Activities
**a.** Rewrite the fish-keeping forum thread from "## LittleBlueFishlets (Nov" up to and including "(We both jumped!)", changing "bloodworms" to "brine shrimp".
**b.** Write the next part of the fish-keeping forum thread, picking up after its final line.

Text segment

On a side note, Algernon is less obsessed with his heater now! He's been laying on his anubias plant lately too! It's adorable. Little guy loves his plants to death.


----------



## LittleBlueFishlets (Nov 10, 2012)

Great pictures! They're both so pretty. 

My male VT hates bloodworms. My female VT loves them. Then again, she'll eat just about anything - including my finger when I reached in there to adjust her hammock. (We both jumped!) 

Both of mine like music, too. Have you tried singing to yours? Mine get all excited. They don't care WHAT I sing, or HOW I sing, just that I'm making noises at them. LOL

How's Vardaman's fin doing?


----------



## fgradowski (Nov 27, 2012)

Var's fin is looking much better. It's no longer red and bleeding. I've been treating him with aq salt and changing his water everyday. I'm not sure that his fins will ever be tear free, but at least he is healing up! His gimpy fin is also starting to grow. It is growing in a dark blue color. I think now I will just add stress coat to the water to help his fins grow.


----------



## fgradowski (Nov 27, 2012)

I haven't updated this for a while. Been busy at school.
I have added to the family. Algernon has a tiger nerite snail friend now. His name is Squidward. It took him a few hours to stop flaring at him, but now they are buds. Al was even sleeping by Squid the other day. 
Vardaman is tearing up his fins like always! They've turned a more green color rather than the blue they were. He's my problem child!
Vardaman will be getting a moss cave added to his tank sometime in February.
Algernon will be getting a driftwood/moss tree around the same time. I can never seem to find any moss at the local stores though!
And now I am going to photo spam!


----------



## fgradowski (Nov 27, 2012)

I have to share a story about Algernon. It's absolutely HYSTERICAL! 
The other day he was chilling right next to Squidward. I decided to snap a picture and post it to my instagram. I captioned it about how they are buds now. Just after I uploaded it Al started flaring at Squid. I yelled at him and he stopped, but not before spitting a piece of snail poop out right on top of Squidward! What a dork! Snail poop is not food. Best part? I just watched him do it again! When will he learn?


----------



## fgradowski (Nov 27, 2012)

Dataset excerpt
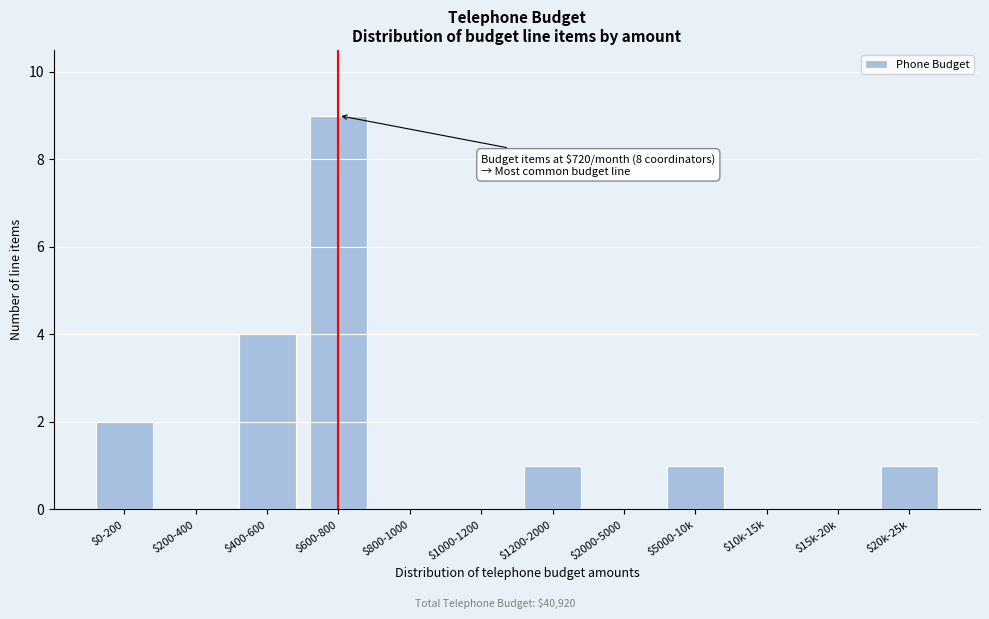

What is the greatest value displayed?

9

Results by task
**a.**
## LittleBlueFishlets (Nov 10, 2012)

Great pictures! They're both so pretty. 

My male VT hates brine shrimp. My female VT loves them. Then again, she'll eat just about anything - including my finger when I reached in there to adjust her hammock. (We both jumped!)

**b.**
So...I pretty much give up on trying to grow back Vardaman's tail. As soon as it starts to grow back he goes and bites it off. Today it was while I was cleaning his tank and he was in the holding cup. He actually split it where it should be split too. He's a full on double tail right now. (He was always a double tail, but it hadn't split properly) He angers me so much! He's so beautiful when he has full fins. He doesn't want to be pretty. Darn fish.


----------



## dramaqueen (Jul 7, 2008)

fgradowski said:


> I have to share a story about Algernon. It's absolutely HYSTERICAL!
> The other day he was chilling right next to Squidward. I decided to snap a picture and post it to my instagram. I captioned it about how they are buds now. Just after I uploaded it Al started flaring at Squid. I yelled at him and he stopped, but not before spitting a piece of snail poop out right on top of Squidward! What a dork! Snail poop is not food. Best part? I just watched him do it again! When will he learn?


Silly fish. Lol


----------



## fgradowski (Nov 27, 2012)

Just some pictures of my boys. Nothing too exciting happened today.


----------



## fgradowski (Nov 27, 2012)

I fed Algernon a tiny piece of my left over steak last night. He wouldn't leave me alone! I'm surprised he didn't spit it out.
His fins have curled up a little at the ends recently. Yesterday he was swimming up to say hi to me and he got stuck on the java moss on his tree. Poor little guy. I don't know if it is possible to uncurl fins.


----------



## fgradowski (Nov 27, 2012)

Just wanted to post some more pictures of my boys. Vardaman did not want his picture taken today!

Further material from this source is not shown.